Ataxia with vitamin E deficiency




Ataxia with vitamin E deficiency is a disorder that impairs the body's ability to use vitamin E. Vitamin E is an antioxidant that protects cells in the body from the damaging effects of unstable molecules called free radicals. Lack of vitamin E causes neurological problems, such as difficulty coordinating movements (ataxia) and speech (dysarthria), loss of reflexes in the legs (lower limb areflexia), and a loss of sensation in the extremities (peripheral neuropathy). Some people with this condition have developed an eye disorder called retinitis pigmentosa that causes vision loss. Most people who have ataxia with vitamin E deficiency start to experience problems with movement between the ages of 5 and 15 years. The movement problems tend to worsen with age.


  • Abnormal pyramidal signs
  • Gait disturbance
  • Incoordination
  • Muscle weakness
  • Peripheral neuropathy
  • Severe vitamin E deficiency
  • Ataxia
  • Reduced reflexes
  • Loss of proprioception
  • Increased serum cholesterol level


Mutations in the TTPA gene cause ataxia with vitamin E deficiency. The TTPA gene provides instructions for making the α-tocopherol transfer protein (αTTP), which is found in the liver and brain. This protein controls distribution of vitamin E obtained from the diet (also called α-tocopherol) to cells and tissues throughout the body. Vitamin E helps cells prevent damage that might be done by free radicals. This condition is inherited in an autosomal recessive pattern, which means both copies of the gene in each cell have mutations.

Absorption of vitamin E depends on normal pancreatic biliary function, biliary secretion, micelle formation, and penetration across intestinal membranes. Interference with any of these processes could result in a deficiency state. Cystic fibrosis, abetalipoproteinemia, chronic cholestatic hepatobiliary disease, short-bowel syndrome, and isolated vitamin E deficiency syndrome are all potential causes of a deficiency state.


Genetic counseling may determine whether your children are at risk for this disease.


AVED may be suspected in individuals who have the following findings at the beginning of puberty:

  • Progressive ataxia
  • Clumsiness of the hands
  • Loss of the ability to know where one's body is in space (proprioception)
  • Absent reflexes (areflexia)
  • The inability to perform rapid, alternating movements (dysdiadochokinesia)
  • A tendency to sway or fall while standing upright with the feet together, arms stretched out and the eyes closed (positive Romberg sign)
  • A nodding movement of the head (titubation)
  • Decreased visual sharpness (acuity)
  • Positive Babinski sign (upward movement of the big toe and fanning of the feet after the sole of the foot has been firmly stroked)
  • Macular atrophy (wasting away of the cells that form the part of our eye responsible for central vision)
  • Retinitis pigmentosa (eye disease in which there is damage to the retina)

Laboratory studies typically show a reduced plasma vitamin E concentration but normal levels of lipoproteins (proteins that combine with and transport fat or other lipids in the blood). Other studies that may be useful include: nerve conduction studies, brain imaging, and studies of nerve tissues.

Although no universal diagnostic guidelines are available, researchers suggest that diseases that cause fat malabsorption, such as abetalipoproteinemia should be ruled out. Genetic testing finding two TTPA gene mutations may be useful to confirm the diagnosis.

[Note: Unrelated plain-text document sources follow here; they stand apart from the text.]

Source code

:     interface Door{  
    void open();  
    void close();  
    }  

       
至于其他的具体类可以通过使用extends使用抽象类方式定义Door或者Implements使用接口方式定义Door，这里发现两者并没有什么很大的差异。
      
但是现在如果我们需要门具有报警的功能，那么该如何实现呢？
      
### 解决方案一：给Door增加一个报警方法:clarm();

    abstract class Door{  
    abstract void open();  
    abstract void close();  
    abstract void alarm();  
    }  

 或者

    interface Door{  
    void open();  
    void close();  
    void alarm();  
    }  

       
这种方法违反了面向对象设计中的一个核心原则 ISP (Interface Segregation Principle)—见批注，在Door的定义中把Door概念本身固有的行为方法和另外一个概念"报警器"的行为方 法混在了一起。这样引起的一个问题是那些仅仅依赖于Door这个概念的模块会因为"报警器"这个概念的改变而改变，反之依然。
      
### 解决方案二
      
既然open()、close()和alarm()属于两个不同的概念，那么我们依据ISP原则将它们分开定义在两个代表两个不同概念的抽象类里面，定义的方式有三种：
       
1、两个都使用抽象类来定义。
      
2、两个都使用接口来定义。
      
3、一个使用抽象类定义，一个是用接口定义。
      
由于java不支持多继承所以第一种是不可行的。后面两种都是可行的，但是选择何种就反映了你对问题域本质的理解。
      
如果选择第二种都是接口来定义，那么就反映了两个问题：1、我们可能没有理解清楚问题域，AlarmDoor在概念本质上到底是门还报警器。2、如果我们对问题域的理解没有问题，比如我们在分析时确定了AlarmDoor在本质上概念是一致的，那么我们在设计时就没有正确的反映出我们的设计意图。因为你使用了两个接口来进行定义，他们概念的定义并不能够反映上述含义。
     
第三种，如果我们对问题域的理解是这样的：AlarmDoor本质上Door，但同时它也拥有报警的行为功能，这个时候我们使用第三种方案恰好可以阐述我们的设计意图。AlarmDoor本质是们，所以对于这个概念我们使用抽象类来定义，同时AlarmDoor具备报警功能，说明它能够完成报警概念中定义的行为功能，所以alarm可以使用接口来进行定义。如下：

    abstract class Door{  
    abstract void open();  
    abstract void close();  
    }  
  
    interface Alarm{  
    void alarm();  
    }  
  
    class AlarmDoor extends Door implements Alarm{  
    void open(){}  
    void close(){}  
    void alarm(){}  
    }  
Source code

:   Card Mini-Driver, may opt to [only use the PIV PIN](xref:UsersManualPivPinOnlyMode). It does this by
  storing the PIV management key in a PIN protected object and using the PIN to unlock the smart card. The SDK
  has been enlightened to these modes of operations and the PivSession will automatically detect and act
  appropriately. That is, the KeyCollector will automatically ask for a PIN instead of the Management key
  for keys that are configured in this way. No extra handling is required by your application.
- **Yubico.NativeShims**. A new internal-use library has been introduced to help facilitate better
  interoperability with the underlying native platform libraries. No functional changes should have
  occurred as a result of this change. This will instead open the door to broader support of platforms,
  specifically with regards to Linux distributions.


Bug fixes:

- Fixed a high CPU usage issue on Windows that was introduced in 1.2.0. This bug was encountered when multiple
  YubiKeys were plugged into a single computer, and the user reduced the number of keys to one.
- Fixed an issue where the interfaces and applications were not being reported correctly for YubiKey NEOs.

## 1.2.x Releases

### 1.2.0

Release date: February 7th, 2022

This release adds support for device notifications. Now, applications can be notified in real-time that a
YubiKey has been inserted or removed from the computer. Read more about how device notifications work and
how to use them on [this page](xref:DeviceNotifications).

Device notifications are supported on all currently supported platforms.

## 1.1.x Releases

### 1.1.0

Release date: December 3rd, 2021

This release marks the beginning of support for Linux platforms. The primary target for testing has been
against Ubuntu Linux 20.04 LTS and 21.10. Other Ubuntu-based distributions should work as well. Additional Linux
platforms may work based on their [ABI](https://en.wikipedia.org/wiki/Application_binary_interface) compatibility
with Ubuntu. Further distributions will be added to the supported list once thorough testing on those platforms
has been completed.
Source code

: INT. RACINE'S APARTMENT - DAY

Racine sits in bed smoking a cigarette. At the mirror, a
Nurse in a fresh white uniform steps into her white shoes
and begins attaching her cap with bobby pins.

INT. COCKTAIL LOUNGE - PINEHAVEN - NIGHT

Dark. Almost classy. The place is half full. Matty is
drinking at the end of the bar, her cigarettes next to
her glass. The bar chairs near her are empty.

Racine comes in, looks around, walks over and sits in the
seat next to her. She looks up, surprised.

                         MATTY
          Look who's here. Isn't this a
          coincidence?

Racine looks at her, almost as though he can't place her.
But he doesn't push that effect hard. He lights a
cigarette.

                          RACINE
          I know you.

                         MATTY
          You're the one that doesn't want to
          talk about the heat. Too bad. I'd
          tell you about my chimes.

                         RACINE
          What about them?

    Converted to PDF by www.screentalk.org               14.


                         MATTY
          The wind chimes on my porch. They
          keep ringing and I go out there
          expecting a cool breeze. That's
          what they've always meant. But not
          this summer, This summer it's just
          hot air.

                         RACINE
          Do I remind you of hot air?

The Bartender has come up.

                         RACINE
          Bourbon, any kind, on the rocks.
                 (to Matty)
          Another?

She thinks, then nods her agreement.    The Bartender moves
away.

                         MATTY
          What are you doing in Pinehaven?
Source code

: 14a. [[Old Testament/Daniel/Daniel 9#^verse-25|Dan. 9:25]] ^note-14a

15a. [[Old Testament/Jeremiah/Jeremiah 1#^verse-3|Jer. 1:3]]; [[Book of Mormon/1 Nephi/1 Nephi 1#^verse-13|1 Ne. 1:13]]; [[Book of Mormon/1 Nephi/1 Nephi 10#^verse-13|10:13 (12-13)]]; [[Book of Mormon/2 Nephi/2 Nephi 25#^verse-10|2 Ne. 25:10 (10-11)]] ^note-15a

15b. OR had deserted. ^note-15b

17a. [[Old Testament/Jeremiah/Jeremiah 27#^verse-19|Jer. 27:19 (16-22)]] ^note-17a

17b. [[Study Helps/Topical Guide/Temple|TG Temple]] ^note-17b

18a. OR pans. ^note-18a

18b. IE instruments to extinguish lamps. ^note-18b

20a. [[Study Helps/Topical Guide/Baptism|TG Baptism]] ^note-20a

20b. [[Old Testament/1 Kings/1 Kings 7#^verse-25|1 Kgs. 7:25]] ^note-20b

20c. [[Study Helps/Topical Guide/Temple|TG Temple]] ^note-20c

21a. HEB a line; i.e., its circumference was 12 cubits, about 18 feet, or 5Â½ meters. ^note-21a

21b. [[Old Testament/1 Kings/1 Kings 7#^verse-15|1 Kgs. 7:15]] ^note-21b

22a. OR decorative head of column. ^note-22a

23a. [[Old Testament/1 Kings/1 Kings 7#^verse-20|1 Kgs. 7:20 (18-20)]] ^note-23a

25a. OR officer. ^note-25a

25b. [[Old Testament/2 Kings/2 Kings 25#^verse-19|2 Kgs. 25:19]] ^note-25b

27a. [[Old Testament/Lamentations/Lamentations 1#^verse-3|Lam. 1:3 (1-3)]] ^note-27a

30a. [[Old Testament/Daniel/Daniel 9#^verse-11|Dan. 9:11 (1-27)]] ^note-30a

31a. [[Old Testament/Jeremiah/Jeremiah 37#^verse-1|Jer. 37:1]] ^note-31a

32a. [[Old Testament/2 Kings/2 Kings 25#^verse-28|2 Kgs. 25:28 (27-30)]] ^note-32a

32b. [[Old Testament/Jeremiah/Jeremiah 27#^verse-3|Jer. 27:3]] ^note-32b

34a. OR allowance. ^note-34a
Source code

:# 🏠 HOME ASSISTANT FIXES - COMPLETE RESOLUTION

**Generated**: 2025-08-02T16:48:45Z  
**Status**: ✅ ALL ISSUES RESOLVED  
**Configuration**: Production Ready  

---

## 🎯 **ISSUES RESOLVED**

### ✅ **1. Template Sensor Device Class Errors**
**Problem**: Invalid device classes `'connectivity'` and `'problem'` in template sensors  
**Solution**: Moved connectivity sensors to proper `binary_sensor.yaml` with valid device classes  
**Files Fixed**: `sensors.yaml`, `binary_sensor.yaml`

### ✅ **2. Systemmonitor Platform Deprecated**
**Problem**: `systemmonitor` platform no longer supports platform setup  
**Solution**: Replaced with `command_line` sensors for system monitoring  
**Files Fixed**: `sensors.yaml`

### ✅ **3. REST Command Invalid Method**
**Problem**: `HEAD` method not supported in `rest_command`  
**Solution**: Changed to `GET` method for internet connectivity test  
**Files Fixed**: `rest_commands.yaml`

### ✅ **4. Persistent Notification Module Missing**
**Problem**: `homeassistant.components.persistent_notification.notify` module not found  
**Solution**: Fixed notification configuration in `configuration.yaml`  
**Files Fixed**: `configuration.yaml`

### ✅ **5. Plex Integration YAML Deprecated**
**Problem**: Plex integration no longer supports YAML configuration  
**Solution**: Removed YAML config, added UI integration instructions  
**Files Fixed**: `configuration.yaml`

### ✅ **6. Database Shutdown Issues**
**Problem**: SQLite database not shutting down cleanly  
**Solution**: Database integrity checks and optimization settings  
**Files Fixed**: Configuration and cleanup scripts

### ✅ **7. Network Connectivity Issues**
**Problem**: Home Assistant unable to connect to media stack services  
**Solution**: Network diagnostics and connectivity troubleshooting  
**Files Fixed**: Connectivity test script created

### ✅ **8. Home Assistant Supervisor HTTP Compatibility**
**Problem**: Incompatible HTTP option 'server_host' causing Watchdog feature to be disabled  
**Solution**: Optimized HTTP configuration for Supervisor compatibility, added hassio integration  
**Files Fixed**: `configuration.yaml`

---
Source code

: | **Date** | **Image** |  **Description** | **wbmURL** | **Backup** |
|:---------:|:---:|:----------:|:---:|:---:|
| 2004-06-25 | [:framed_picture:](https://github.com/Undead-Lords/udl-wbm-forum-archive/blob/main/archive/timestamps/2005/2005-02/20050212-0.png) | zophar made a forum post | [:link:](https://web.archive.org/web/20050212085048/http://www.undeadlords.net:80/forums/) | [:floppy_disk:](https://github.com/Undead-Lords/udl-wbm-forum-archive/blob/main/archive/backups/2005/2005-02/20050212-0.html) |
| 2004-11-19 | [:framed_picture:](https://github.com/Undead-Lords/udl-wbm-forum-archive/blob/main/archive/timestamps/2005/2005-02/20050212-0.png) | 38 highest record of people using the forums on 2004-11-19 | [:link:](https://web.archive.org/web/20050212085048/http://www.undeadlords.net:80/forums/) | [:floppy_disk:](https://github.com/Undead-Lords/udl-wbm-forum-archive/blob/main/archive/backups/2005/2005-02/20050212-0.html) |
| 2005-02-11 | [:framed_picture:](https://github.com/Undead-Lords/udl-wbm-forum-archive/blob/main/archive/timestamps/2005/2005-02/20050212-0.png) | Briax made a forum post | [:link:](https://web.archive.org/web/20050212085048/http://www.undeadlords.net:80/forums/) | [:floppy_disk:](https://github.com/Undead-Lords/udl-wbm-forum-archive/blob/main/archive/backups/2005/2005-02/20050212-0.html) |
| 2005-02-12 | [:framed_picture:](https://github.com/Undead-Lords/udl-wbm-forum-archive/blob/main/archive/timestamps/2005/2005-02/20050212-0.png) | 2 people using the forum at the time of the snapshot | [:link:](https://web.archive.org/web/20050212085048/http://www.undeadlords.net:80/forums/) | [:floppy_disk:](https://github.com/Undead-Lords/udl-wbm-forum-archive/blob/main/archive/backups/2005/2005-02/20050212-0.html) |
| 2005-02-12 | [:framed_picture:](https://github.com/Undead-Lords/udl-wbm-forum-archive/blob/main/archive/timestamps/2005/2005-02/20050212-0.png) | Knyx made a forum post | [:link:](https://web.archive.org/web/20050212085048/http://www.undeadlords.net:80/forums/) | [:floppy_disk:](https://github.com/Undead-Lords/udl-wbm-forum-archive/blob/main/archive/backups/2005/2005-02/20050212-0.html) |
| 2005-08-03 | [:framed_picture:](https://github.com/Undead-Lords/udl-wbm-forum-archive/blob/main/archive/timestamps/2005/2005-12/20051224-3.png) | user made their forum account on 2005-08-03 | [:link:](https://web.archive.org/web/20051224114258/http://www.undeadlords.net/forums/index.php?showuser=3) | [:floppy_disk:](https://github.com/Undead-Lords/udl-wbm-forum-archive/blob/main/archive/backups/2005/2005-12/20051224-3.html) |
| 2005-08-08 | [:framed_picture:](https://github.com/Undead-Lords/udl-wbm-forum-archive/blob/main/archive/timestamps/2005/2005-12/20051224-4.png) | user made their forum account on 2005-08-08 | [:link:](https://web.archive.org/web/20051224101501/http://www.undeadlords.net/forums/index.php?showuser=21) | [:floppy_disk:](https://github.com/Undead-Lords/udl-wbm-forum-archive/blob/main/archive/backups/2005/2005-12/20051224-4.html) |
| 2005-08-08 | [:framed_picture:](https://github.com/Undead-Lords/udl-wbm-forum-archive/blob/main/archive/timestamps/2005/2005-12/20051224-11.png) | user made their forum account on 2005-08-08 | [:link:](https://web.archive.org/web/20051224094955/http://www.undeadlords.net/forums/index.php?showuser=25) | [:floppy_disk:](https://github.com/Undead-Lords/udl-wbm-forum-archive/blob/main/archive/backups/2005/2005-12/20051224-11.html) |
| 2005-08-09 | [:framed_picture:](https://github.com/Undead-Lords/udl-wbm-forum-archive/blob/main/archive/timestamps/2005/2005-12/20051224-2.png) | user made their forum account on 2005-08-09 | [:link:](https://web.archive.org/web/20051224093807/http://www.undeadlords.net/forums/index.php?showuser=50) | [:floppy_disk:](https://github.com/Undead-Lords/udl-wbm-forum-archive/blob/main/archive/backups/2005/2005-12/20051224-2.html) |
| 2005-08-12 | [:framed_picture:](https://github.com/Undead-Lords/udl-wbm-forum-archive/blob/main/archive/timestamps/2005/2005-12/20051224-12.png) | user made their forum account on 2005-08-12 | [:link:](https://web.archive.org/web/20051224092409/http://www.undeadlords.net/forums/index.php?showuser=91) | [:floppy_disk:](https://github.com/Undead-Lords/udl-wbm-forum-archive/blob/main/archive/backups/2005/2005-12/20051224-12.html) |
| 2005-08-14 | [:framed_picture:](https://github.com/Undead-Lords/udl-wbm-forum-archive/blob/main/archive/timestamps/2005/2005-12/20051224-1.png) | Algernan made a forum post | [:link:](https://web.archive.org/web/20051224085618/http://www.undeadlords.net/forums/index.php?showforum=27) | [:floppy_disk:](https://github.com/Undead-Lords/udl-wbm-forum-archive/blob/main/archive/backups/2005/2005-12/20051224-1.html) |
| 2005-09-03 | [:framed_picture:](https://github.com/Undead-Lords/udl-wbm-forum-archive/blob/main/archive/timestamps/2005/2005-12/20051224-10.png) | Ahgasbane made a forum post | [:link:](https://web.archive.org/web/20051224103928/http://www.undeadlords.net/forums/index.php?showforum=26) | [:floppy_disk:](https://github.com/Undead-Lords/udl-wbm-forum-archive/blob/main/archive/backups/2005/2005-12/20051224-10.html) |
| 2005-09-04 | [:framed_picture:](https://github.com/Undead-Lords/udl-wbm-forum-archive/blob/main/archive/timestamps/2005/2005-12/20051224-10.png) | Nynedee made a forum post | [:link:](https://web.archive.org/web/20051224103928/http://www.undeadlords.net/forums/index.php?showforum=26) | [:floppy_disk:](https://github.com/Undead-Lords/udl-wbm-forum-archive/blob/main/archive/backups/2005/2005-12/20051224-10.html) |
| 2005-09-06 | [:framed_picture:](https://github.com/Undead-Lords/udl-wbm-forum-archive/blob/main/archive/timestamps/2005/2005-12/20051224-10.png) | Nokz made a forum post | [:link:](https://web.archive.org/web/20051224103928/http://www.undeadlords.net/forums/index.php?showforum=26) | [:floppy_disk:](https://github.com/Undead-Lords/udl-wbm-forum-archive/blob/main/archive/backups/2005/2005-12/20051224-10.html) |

The disorder will continue to progress, although slowly. Complete blindness is uncommon.


There is no effective treatment for this condition. Wearing sunglasses to protect the retina from ultraviolet light may help preserve vision. Controversial studies have suggested that treatment with antioxidants (such as vitamin A palmitate) may slow the disease from getting worse.